Exercise instructions :: Can you give these lines again with "oomp key" renamed to "part key" everywhere, changing nothing else and leaving the pictures out?

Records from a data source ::
□ □ □ □ □

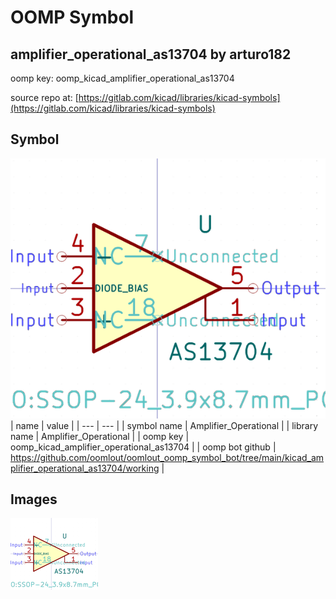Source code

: # OOMP Symbol  
## amplifier_operational_as13704  by arturo182  
  
oomp key: oomp_kicad_amplifier_operational_as13704  
  
source repo at: [https://gitlab.com/kicad/libraries/kicad-symbols](https://gitlab.com/kicad/libraries/kicad-symbols)  
## Symbol  
  
[![working.png](working_600.png)](working.png)  
| name | value | 
| --- | --- | 
| symbol name | Amplifier_Operational | 
| library name | Amplifier_Operational | 
| oomp key | oomp_kicad_amplifier_operational_as13704 | 
| oomp bot github | https://github.com/oomlout/oomlout_oomp_symbol_bot/tree/main/kicad_amplifier_operational_as13704/working | 
## Images  
  
[![working.png](working_140.png)](working.png)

□ □ □ □ □

Output of the task ::
Source code

: # OOMP Symbol  
## amplifier_operational_as13704  by arturo182  
  
part key: oomp_kicad_amplifier_operational_as13704  
  
source repo at: [https://gitlab.com/kicad/libraries/kicad-symbols](https://gitlab.com/kicad/libraries/kicad-symbols)  
## Symbol  
  
[![working.png](working_600.png)](working.png)  
| name | value | 
| --- | --- | 
| symbol name | Amplifier_Operational | 
| library name | Amplifier_Operational | 
| part key | oomp_kicad_amplifier_operational_as13704 | 
| oomp bot github | https://github.com/oomlout/oomlout_oomp_symbol_bot/tree/main/kicad_amplifier_operational_as13704/working | 
## Images  
  
[![working.png](working_140.png)](working.png)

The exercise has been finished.